I have great respect for language - as a linguist and a teacher. The intention behind which words we choose has been a vital component in my own education. We no longer ‘manned’ the stall we ‘ran’ it. The ‘chairman’ became the ‘chair’. Actor, waiter, steward: gender based suffixes were questioned as part of a larger social movement which aimed to challenge limiting social constructs. It is hard to imagine that language now commonplace was once seen as revolutionary.
Which brings me to Neurodiversity.
The concept of neurodiversity appeals to me and it should appeal to you too. In this age where we aim to experience ourselves as beyond binary constructs, why does education – and indeed educational research – still promote a construct of ‘typical’ and ‘atypical’?
Neurodiversity is the range of differences in individual brain function and behavioural traits regarded as part of the normal variation in the human population. It is a biological fact. The neurodiversity paradigm aims to challenge thinking about what is normal so that we can be considered in how we approach human differences.
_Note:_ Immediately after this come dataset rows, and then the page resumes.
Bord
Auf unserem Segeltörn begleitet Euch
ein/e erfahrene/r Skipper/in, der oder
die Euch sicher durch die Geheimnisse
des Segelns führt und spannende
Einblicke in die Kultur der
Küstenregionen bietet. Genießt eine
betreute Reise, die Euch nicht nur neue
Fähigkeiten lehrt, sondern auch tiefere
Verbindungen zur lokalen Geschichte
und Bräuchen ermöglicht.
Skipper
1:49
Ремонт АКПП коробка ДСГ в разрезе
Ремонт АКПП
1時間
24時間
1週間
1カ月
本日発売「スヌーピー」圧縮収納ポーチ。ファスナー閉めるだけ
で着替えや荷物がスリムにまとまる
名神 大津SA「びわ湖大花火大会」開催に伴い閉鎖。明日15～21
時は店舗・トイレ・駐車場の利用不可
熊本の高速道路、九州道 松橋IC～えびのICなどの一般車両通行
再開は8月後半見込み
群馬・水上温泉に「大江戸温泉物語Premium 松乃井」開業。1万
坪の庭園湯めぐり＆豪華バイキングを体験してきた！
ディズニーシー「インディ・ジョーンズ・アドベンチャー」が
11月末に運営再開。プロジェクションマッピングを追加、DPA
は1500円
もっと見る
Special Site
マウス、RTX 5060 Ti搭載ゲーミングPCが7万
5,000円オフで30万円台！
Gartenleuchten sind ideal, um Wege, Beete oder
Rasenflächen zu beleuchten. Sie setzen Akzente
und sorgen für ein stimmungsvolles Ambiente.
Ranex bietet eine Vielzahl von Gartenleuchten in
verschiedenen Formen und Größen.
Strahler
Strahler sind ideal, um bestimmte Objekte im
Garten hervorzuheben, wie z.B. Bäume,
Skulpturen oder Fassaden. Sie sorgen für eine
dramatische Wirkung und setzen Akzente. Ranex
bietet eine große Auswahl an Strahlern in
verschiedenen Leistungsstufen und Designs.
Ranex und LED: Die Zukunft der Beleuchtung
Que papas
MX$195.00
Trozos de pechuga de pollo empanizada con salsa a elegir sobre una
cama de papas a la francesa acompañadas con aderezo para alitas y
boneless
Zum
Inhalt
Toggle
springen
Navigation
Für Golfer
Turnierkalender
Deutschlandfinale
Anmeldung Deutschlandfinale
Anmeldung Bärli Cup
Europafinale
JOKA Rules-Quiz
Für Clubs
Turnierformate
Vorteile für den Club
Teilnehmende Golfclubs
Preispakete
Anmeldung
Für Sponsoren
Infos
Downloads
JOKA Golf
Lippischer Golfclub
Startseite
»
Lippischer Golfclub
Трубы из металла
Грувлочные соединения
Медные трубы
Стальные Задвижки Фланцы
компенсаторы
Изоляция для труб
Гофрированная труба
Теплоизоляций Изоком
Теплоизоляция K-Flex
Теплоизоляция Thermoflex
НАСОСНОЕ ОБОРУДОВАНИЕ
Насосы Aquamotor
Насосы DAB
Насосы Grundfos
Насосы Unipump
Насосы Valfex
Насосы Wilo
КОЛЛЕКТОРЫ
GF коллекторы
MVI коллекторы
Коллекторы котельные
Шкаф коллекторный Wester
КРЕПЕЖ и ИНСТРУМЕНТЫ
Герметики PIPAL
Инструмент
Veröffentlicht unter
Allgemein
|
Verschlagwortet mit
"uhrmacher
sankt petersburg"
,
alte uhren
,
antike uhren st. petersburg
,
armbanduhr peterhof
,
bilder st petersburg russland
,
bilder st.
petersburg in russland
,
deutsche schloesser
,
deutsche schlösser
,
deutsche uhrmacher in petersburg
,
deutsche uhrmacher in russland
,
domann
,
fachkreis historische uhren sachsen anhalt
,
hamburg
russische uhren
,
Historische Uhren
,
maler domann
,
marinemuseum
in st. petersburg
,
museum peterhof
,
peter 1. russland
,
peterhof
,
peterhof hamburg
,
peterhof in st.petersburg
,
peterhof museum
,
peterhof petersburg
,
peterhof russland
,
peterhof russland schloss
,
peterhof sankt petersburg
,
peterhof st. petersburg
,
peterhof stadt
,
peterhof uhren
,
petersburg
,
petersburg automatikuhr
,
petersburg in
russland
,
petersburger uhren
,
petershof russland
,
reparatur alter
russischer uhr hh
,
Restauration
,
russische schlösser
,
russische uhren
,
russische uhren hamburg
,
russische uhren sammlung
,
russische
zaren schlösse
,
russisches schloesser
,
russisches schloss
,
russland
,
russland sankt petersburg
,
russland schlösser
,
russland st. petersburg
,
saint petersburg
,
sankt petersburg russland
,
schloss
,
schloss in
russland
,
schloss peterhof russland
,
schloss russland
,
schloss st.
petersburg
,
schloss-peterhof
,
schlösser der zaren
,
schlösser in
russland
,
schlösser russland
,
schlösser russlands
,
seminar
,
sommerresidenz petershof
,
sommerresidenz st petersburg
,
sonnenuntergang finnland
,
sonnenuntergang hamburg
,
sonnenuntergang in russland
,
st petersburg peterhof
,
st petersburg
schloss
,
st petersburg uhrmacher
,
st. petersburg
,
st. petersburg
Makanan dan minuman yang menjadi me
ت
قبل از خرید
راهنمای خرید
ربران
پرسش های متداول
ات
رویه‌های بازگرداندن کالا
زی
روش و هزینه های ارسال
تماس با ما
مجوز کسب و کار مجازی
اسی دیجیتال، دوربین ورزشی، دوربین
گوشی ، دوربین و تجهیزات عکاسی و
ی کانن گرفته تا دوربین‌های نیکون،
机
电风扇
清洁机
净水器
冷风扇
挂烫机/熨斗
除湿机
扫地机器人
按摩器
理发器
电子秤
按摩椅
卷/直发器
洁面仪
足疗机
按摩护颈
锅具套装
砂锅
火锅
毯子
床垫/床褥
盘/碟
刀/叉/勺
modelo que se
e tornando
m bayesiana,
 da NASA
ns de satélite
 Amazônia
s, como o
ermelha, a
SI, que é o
Autism advocacy groups began to challenge perceptions around 'atypical' cognition in the 1990s. The National Autistic People's Organisation UK Values statements neatly summarises the issue I'd like to debate within the broader learning differences population: the concept that neurodiversity involves difference rather than deficit.
When we see variations in cognition as normal, it invites an inclusivity which supports people with learning differences. I believe that the effect of having considered neurodivergent learners as impaired, defined by having a difficulty, has placed them outside the realm of normal classroom pedagogy. It de-skills teachers, stigmatises children and creates one set of teaching practices that are normal and one which is specialised.
We make a significant cultural contribution to the lives of neurodivergent learners, and to the field of cognitive neurodiversity, when we begin to change the way we discuss children who learn differently. Change begins with education; educating ourselves that we may educate our children.